IBM: SCO Infringed Linux Copyrights

In this motion for partial summary judgment and supporting brief, IBM argues that SCO is violating IBM’s copyrights in its contributions to Linux.

The argument goes like this.

  1. For the past year or so, SCO has been charging license fees for the right to use Linux.
  2. The GPL says that if you charge for licenses, your permission to copy and sublicense the work is void.
  3. If you copy and distribute a copyrighted work without a valid license, that’s copyright infringement.
  4. IBM owns the copyrights in its contributions to Linux.
  5. Because SCO copied those contributions without a license, they’re liable to IBM for copyright infringement.

I like it.
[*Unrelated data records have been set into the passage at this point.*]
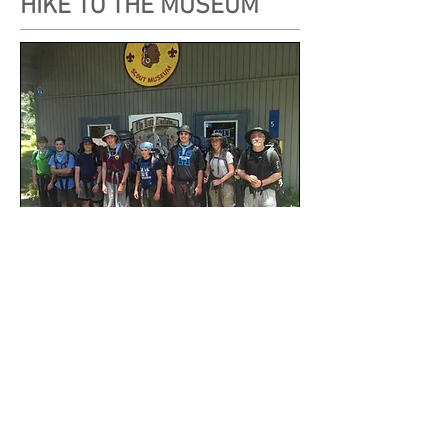
HIKE TO THE MUSEUM
A T.M.R. Trek Crew Visiting the Museum
Plan a day hike along the T.M.R. Trail to the
Museum at Headquarters Camp.
Hikers can satisfy requirements for the Ten Mile
River Historic Trails award and participate in a
Matinee Museum Lunch
in our
Picnic Area
.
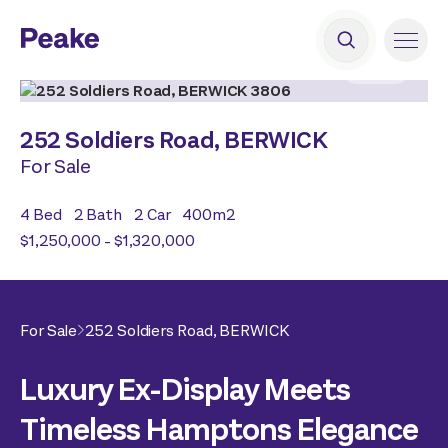
2
|
19
252 Soldiers Road,
BERWICK
For Sale
4
Bed
2
Bath
2
Car
400
m2
$1,250,000 - $1,320,000
For Sale
252 Soldiers Road,
BERWICK
Luxury Ex-Display Meets
Timeless Hamptons Elegance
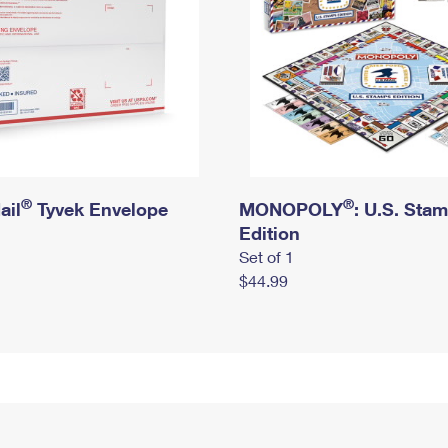
®
®
ail
Tyvek Envelope
MONOPOLY
: U.S. Sta
Edition
Set of 1
$44.99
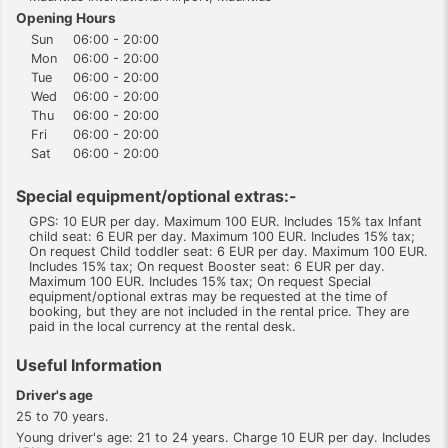
Opening Hours
Sun
06:00 - 20:00
Mon
06:00 - 20:00
Tue
06:00 - 20:00
Wed
06:00 - 20:00
Thu
06:00 - 20:00
Fri
06:00 - 20:00
Sat
06:00 - 20:00
Special equipment/optional extras:-
GPS: 10 EUR per day. Maximum 100 EUR. Includes 15% tax Infant
child seat: 6 EUR per day. Maximum 100 EUR. Includes 15% tax;
On request Child toddler seat: 6 EUR per day. Maximum 100 EUR.
Includes 15% tax; On request Booster seat: 6 EUR per day.
Maximum 100 EUR. Includes 15% tax; On request Special
equipment/optional extras may be requested at the time of
booking, but they are not included in the rental price. They are
paid in the local currency at the rental desk.
Useful Information
Driver's age
25 to 70 years.
Young driver's age: 21 to 24 years. Charge 10 EUR per day. Includes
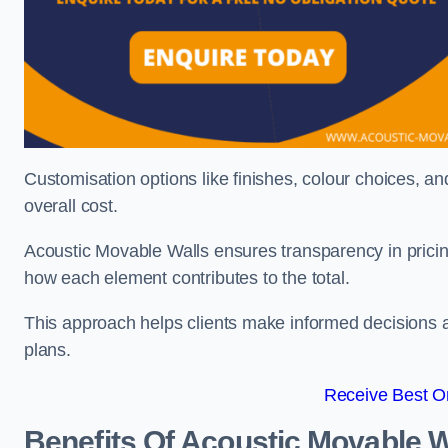
Customisation options like finishes, colour choices, and
overall cost.
Acoustic Movable Walls ensures transparency in pricin
how each element contributes to the total.
This approach helps clients make informed decisions and
plans.
Receive Best On
Benefits Of Acoustic Movable W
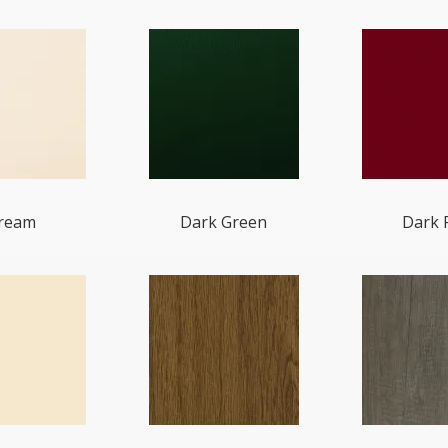
ream
Dark Green
Dark 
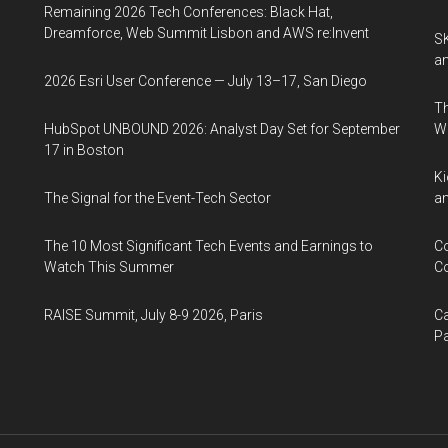
Remaining 2026 Tech Conferences: Black Hat,
Dreamforce, Web Summit Lisbon and AWS re:Invent
SK
an
2026 Esri User Conference — July 13–17, San Diego
Th
HubSpot UNBOUND 2026: Analyst Day Set for September
W
17 in Boston
Ki
The Signal for the Event-Tech Sector
an
The 10 Most Significant Tech Events and Earnings to
Co
Watch This Summer
Co
RAISE Summit, July 8-9 2026, Paris
Ca
Pa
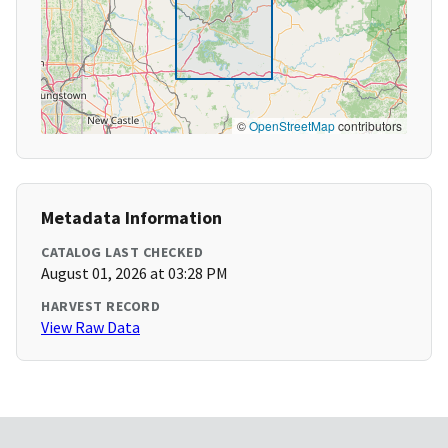
©
OpenStreetMap
contributors
Metadata Information
CATALOG LAST CHECKED
August 01, 2026 at 03:28 PM
HARVEST RECORD
View Raw Data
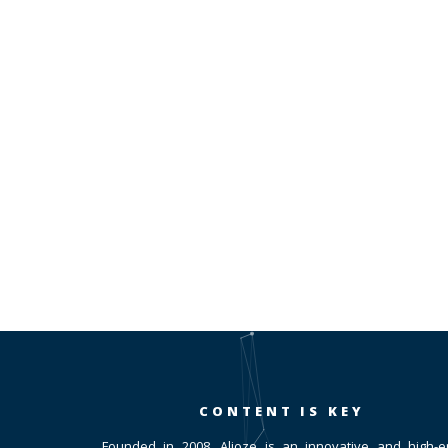
CONTENT IS KEY
Founded in 2008, Alioze is an innovative and high-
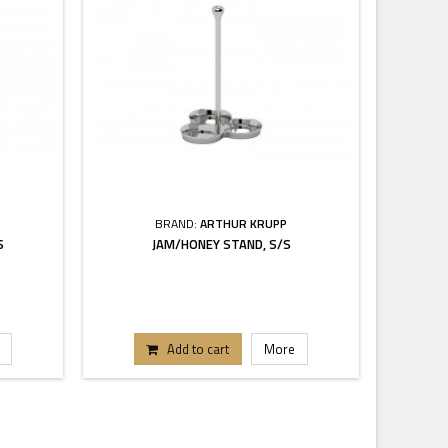
BRAND:
ARTHUR KRUPP
S
JAM/HONEY STAND, S/S
Add to cart
More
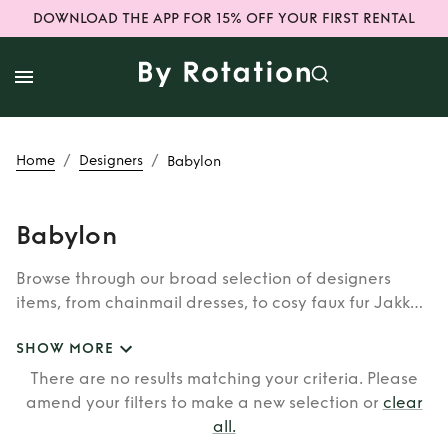
DOWNLOAD THE APP FOR 15% OFF YOUR FIRST RENTAL
/
/
Home
Designers
Babylon
Babylon
Browse through our broad selection of designers
items, from chainmail dresses, to cosy faux fur Jakke
coats. Whether you’re looking to rent cult brands
SHOW MORE
such as Burberry, Dior, Fendi, or newer designers like
Rixo, Shrimps and Siliva Astore, you’ll find whatever
There are no results matching your criteria. Please
you’re looking for in our wide selection of designers.
amend your filters to make a new selection or
clear
all
.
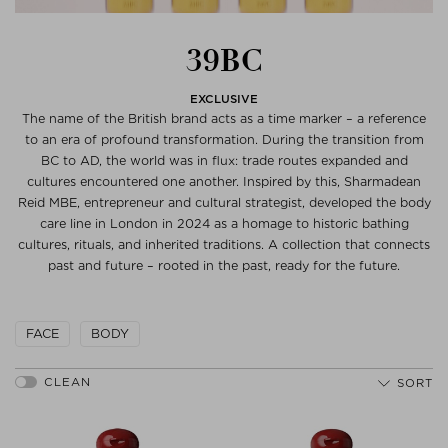
39BC
EXCLUSIVE
The name of the British brand acts as a time marker – a reference
to an era of profound transformation. During the transition from
BC to AD, the world was in flux: trade routes expanded and
cultures encountered one another. Inspired by this, Sharmadean
Reid MBE, entrepreneur and cultural strategist, developed the body
care line in London in 2024 as a homage to historic bathing
cultures, rituals, and inherited traditions. A collection that connects
past and future – rooted in the past, ready for the future.
FACE
BODY
SORT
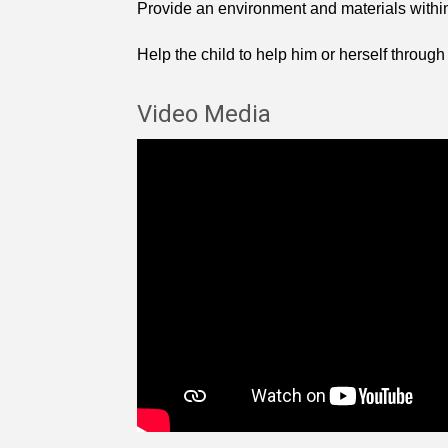
Provide an environment and materials within i
Help the child to help him or herself through
Video Media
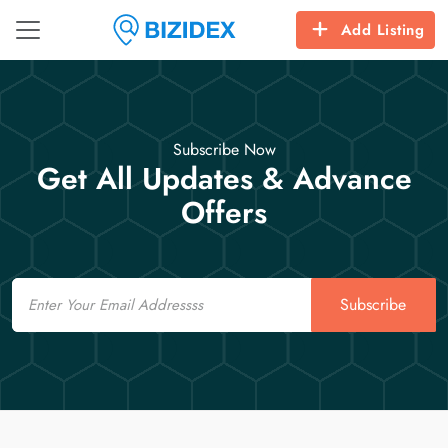
Add Listing
Subscribe Now
Get All Updates & Advance
Offers
Email
Subscribe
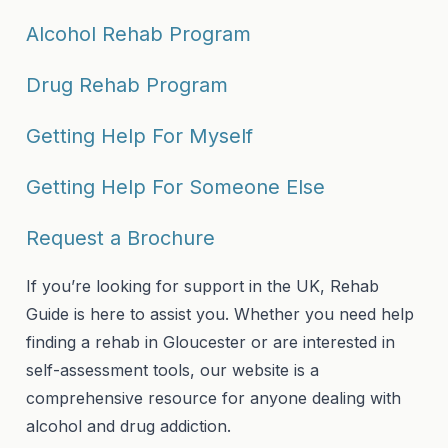
Alcohol Rehab Program
Drug Rehab Program
Getting Help For Myself
Getting Help For Someone Else
Request a Brochure
If you’re looking for support in the UK, Rehab
Guide is here to assist you. Whether you need help
finding a rehab in Gloucester or are interested in
self-assessment tools, our website is a
comprehensive resource for anyone dealing with
alcohol and drug addiction.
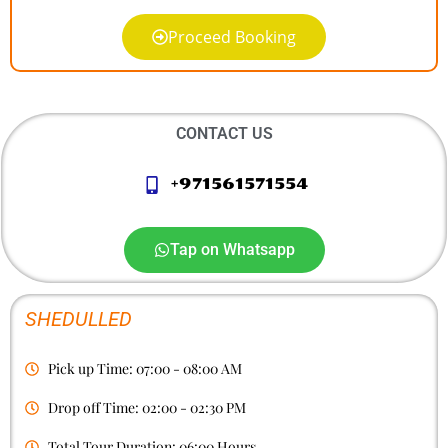
Proceed Booking
CONTACT US
+971561571554
Tap on Whatsapp
SHEDULLED
Pick up Time: 07:00 - 08:00 AM
Drop off Time: 02:00 - 02:30 PM
Total Tour Duration: 06:00 Hours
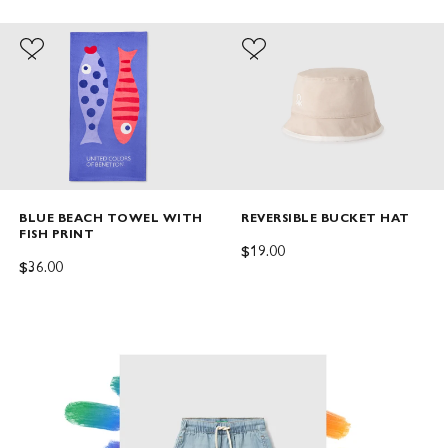
BLUE BEACH TOWEL WITH
REVERSIBLE BUCKET HAT
FISH PRINT
SALE PRICE
$19.00
SALE PRICE
$36.00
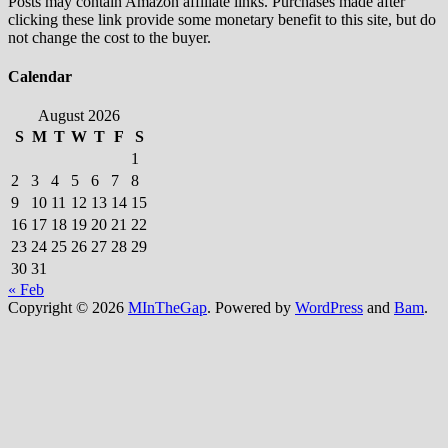
Posts may contain Amazon affiliate links. Purchases made after
clicking these link provide some monetary benefit to this site, but do
not change the cost to the buyer.
Calendar
August 2026
S
M
T
W
T
F
S
1
2
3
4
5
6
7
8
9
10
11
12
13
14
15
16
17
18
19
20
21
22
23
24
25
26
27
28
29
30
31
« Feb
Copyright © 2026
MInTheGap
. Powered by
WordPress
and
Bam
.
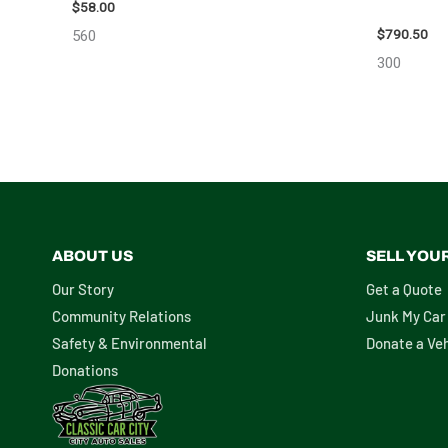
10713
$
58.00
$
790.50
560
300
ABOUT US
SELL YOU
Our Story
Get a Quote
Community Relations
Junk My Car
Safety & Environmental
Donate a Veh
Donations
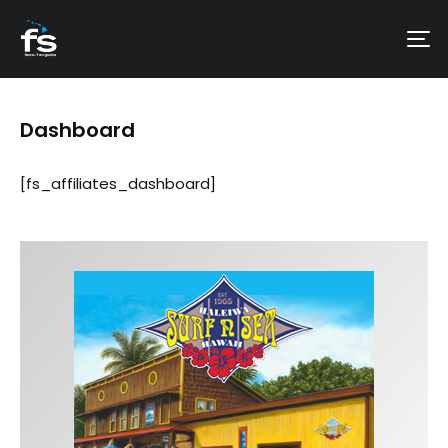
Dashboard
[fs_affiliates_dashboard]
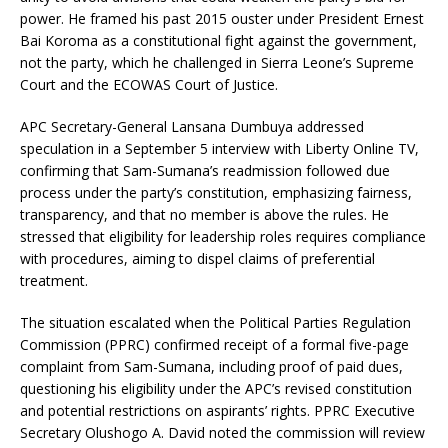
power. He framed his past 2015 ouster under President Ernest
Bai Koroma as a constitutional fight against the government,
not the party, which he challenged in Sierra Leone’s Supreme
Court and the ECOWAS Court of Justice.
APC Secretary-General Lansana Dumbuya addressed
speculation in a September 5 interview with Liberty Online TV,
confirming that Sam-Sumana’s readmission followed due
process under the party’s constitution, emphasizing fairness,
transparency, and that no member is above the rules. He
stressed that eligibility for leadership roles requires compliance
with procedures, aiming to dispel claims of preferential
treatment.
The situation escalated when the Political Parties Regulation
Commission (PPRC) confirmed receipt of a formal five-page
complaint from Sam-Sumana, including proof of paid dues,
questioning his eligibility under the APC’s revised constitution
and potential restrictions on aspirants’ rights. PPRC Executive
Secretary Olushogo A. David noted the commission will review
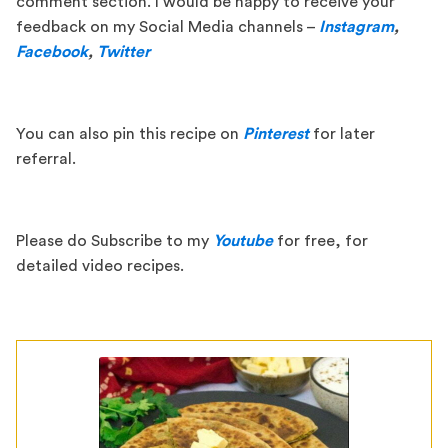
comment section. I would be happy to receive your
feedback on my Social Media channels –
Instagram
,
Facebook
,
Twitter
You can also pin this recipe on
Pinterest
for later
referral.
Please do Subscribe to my
Youtube
for free, for
detailed video recipes.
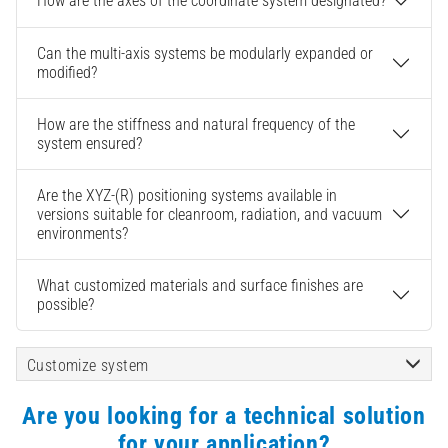
How are the axes of the coordinate system designated?
Can the multi-axis systems be modularly expanded or
modified?
How are the stiffness and natural frequency of the
system ensured?
Are the XYZ-(R) positioning systems available in
versions suitable for cleanroom, radiation, and vacuum
environments?
What customized materials and surface finishes are
possible?
Customize system
Are you looking for a technical solution
for your application?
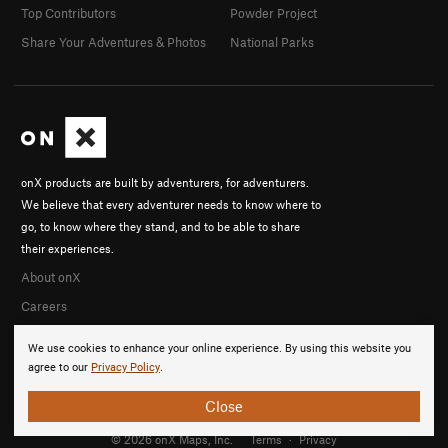
Top Contributors
Powder Project
Share Your Adventures & Photos
National Parks
onX products are built by adventurers, for adventurers.
We believe that every adventurer needs to know where to
go, to know where they stand, and to be able to share
their experiences.
About onX
Careers
We use cookies to enhance your online experience. By using this website you
agree to our
Privacy Policy
.
Close
© 2026 onX Maps, Inc.
Terms
·
Privacy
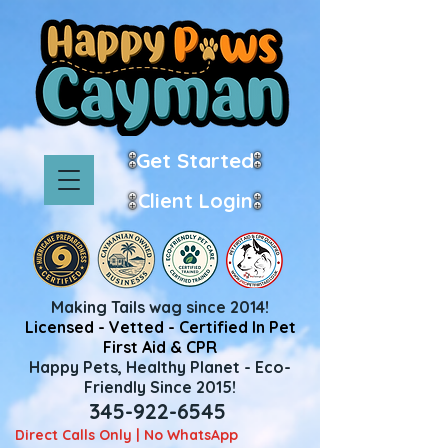
Get Started
Client Login
Making Tails wag since 2014!
Licensed - Vetted - Certified In Pet
First Aid & CPR
Happy Pets, Healthy Planet - Eco-
Friendly Since 2015!
345-922-6545
Direct Calls Only | No WhatsApp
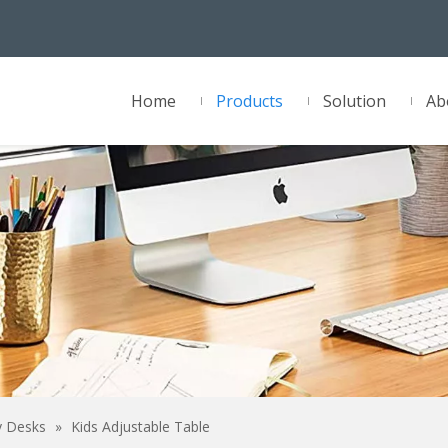
Home
Products
Solution
Ab
y Desks
»
Kids Adjustable Table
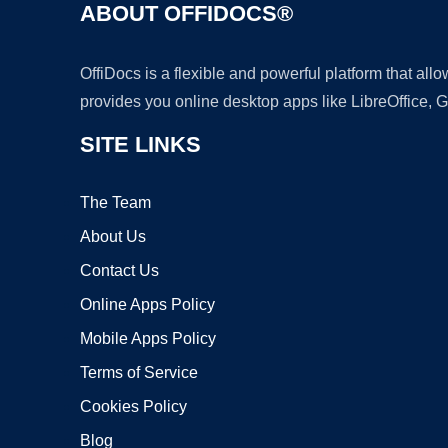
ABOUT OFFIDOCS®
OffiDocs is a flexible and powerful platform that al
provides you online desktop apps like LibreOffice, 
SITE LINKS
The Team
About Us
Contact Us
Online Apps Policy
Mobile Apps Policy
Terms of Service
Cookies Policy
Blog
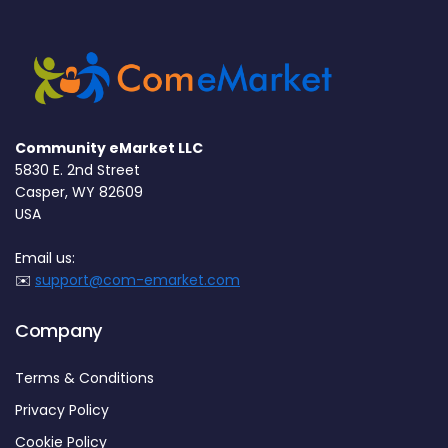
Community eMarket LLC
5830 E. 2nd Street
Casper, WY 82609
USA
Email us:
✉️
support@com-emarket.com
Company
Terms & Conditions
Privacy Policy
Cookie Policy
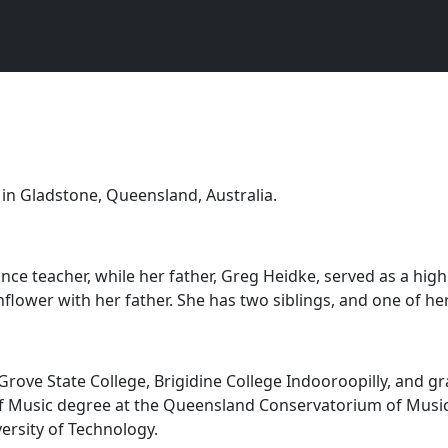
in Gladstone, Queensland, Australia.
ance teacher, while her father, Greg Heidke, served as a hig
ower with her father. She has two siblings, and one of her
rove State College, Brigidine College Indooroopilly, and gr
 Music degree at the Queensland Conservatorium of Music, Gr
rsity of Technology.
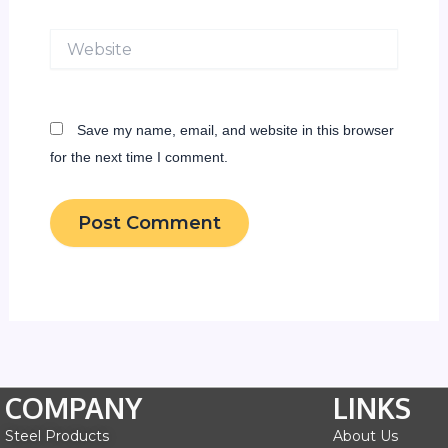
Website
Save my name, email, and website in this browser
for the next time I comment.
COMPANY
LINKS
Steel Products
About Us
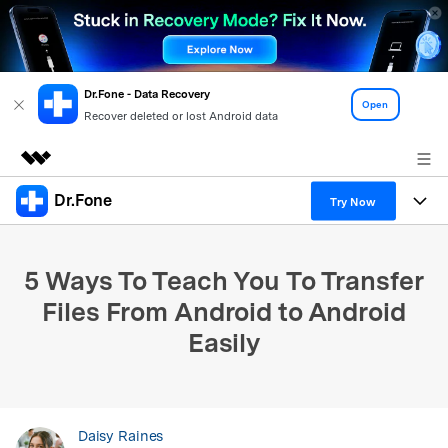
Dr.Fone - Data Recovery
Open
Recover deleted or lost Android data
Dr.Fone
Featured Products
Try Now
AIGC Digital Creativity
Products
Business
Utility
5 Ways To Teach You To Transfer
Overview
All-in-One Toolkit
Solutions
About Us
Files From Android to Android
Solutions
Easily
More Tools & Apps
Explore More Dr.Fone Solutions
Learn & Support
Newsroom
View Full Toolkit >
Resources & Learning
Android 16 FRP Bypass
Shop
Daisy Raines
Get Help & Support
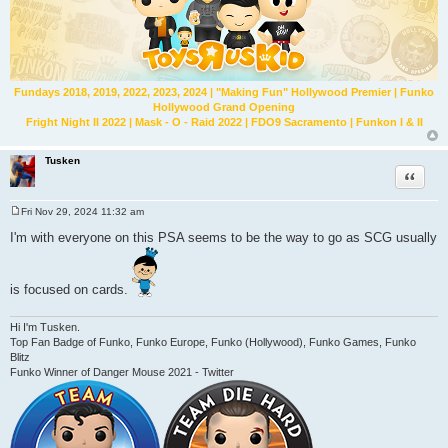
Fundays 2018, 2019, 2022, 2023, 2024 | "Making Fun" Hollywood Premier | Funko
Hollywood Grand Opening
Fright Night II 2022 | Mask - O - Raid 2022 | FDO9 Sacramento | Funkon I & II
Tusken
Quote
Fri Nov 29, 2024 11:32 am
P
o
I'm with everyone on this PSA seems to be the way to go as SCG usually
s
t
is focused on cards.
Hi I'm Tusken.
Top Fan Badge of Funko, Funko Europe, Funko (Hollywood), Funko Games, Funko
Blitz
Funko Winner of Danger Mouse 2021 - Twitter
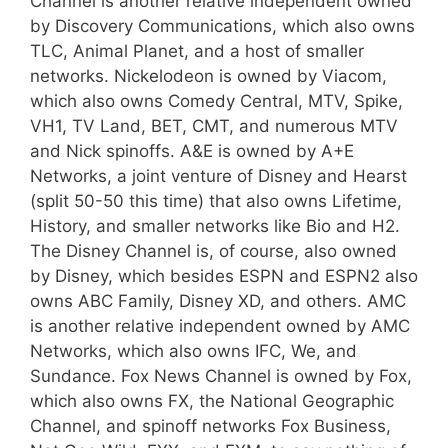
Channel is another relative independent owned
by Discovery Communications, which also owns
TLC, Animal Planet, and a host of smaller
networks. Nickelodeon is owned by Viacom,
which also owns Comedy Central, MTV, Spike,
VH1, TV Land, BET, CMT, and numerous MTV
and Nick spinoffs. A&E is owned by A+E
Networks, a joint venture of Disney and Hearst
(split 50-50 this time) that also owns Lifetime,
History, and smaller networks like Bio and H2.
The Disney Channel is, of course, also owned
by Disney, which besides ESPN and ESPN2 also
owns ABC Family, Disney XD, and others. AMC
is another relative independent owned by AMC
Networks, which also owns IFC, We, and
Sundance. Fox News Channel is owned by Fox,
which also owns FX, the National Geographic
Channel, and spinoff networks Fox Business,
IBM also claims that SCO had no right to distribute Linux because it claimed in legal documents that the GPL was unenforceable and void. I think the violation-through-fees claim is stronger than the estoppel claim, though.

SCO seems likely to say (as they have in the past) that the GPL isn’t unenforceable in that it gives the licensee no rights but that it instead gives the licensee all rights — basically, that it places software in the public domain. That will be difficult to argue, because it’s dead wrong. SCO may next argue that their IP licensing program was not a license to anything other than their own IP, and that they’re free to license their own IP any way they’d like. They’ll claim there is a genuine issue of material fact as to whether the IP was theirs, thus defeating the motion for summary judgment. This argument has some chance of prevailing, but it’s still pretty weak.

IBM more or less has SCO in a vise. If SCO claims the GPL is void, it’s an infringer; if it claims the GPL is valid, its lawsuit against IBM fails. SCO will try to establish a middle ground, but these are all questions of law that are likely to be resolved on IBM’s motion for summary judgment.

While this isn’t the perfect posture for the first court ruling on the enforceability of the GPL, it’s a pretty good one. The SCO lawsuit may, in the end, turn out to be a boon for the Open Source movement by clearing away any remaining legal uncertainty regarding the GPL.

Disclaimer Haiku:
West wind seems to say,
"This is not legal advice;
I'm not your lawyer."

(And if you're a client with whom I have a preexisting attorney-client relationship, this still isn't legal advice.)

In case you're wondering, this blog is also not intended as advertising, as a representation of anything but my personal opinion, or as an offer of representation.